**WORK TASK**: Please rewrite the data below, substituting "Parures" for every occurrence of "Bijoux" and leaving everything else unchanged.

----------------

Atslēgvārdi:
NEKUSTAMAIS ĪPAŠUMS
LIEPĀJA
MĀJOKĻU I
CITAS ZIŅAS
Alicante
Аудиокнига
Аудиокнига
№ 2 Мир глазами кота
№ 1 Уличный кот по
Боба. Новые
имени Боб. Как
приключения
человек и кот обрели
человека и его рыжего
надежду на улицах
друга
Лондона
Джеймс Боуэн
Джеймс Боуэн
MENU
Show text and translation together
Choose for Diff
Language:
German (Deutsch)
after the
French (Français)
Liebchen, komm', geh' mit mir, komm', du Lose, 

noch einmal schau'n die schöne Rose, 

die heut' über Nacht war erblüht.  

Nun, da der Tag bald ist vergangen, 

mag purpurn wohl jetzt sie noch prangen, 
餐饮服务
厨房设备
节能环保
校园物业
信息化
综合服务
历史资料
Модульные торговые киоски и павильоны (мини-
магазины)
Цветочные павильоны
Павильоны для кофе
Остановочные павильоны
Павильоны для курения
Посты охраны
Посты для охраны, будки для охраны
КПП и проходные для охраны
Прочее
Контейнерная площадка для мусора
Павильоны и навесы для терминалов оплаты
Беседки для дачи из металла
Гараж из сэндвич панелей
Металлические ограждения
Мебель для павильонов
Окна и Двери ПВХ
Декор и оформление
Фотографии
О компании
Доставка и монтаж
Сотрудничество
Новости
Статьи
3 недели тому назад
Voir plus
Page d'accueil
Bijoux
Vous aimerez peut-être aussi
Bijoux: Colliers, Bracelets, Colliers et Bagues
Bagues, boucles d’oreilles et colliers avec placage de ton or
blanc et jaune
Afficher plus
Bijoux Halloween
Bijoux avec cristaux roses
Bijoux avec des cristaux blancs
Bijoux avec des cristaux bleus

----------------

**RESULT FOR THIS EXERCISE**:
Atslēgvārdi:
NEKUSTAMAIS ĪPAŠUMS
LIEPĀJA
MĀJOKĻU I
CITAS ZIŅAS
Alicante
Аудиокнига
Аудиокнига
№ 2 Мир глазами кота
№ 1 Уличный кот по
Боба. Новые
имени Боб. Как
приключения
человек и кот обрели
человека и его рыжего
надежду на улицах
друга
Лондона
Джеймс Боуэн
Джеймс Боуэн
MENU
Show text and translation together
Choose for Diff
Language:
German (Deutsch)
after the
French (Français)
Liebchen, komm', geh' mit mir, komm', du Lose, 

noch einmal schau'n die schöne Rose, 

die heut' über Nacht war erblüht.  

Nun, da der Tag bald ist vergangen, 

mag purpurn wohl jetzt sie noch prangen, 
餐饮服务
厨房设备
节能环保
校园物业
信息化
综合服务
历史资料
Модульные торговые киоски и павильоны (мини-
магазины)
Цветочные павильоны
Павильоны для кофе
Остановочные павильоны
Павильоны для курения
Посты охраны
Посты для охраны, будки для охраны
КПП и проходные для охраны
Прочее
Контейнерная площадка для мусора
Павильоны и навесы для терминалов оплаты
Беседки для дачи из металла
Гараж из сэндвич панелей
Металлические ограждения
Мебель для павильонов
Окна и Двери ПВХ
Декор и оформление
Фотографии
О компании
Доставка и монтаж
Сотрудничество
Новости
Статьи
3 недели тому назад
Voir plus
Page d'accueil
Parures
Vous aimerez peut-être aussi
Parures: Colliers, Bracelets, Colliers et Bagues
Bagues, boucles d’oreilles et colliers avec placage de ton or
blanc et jaune
Afficher plus
Parures Halloween
Parures avec cristaux roses
Parures avec des cristaux blancs
Parures avec des cristaux bleus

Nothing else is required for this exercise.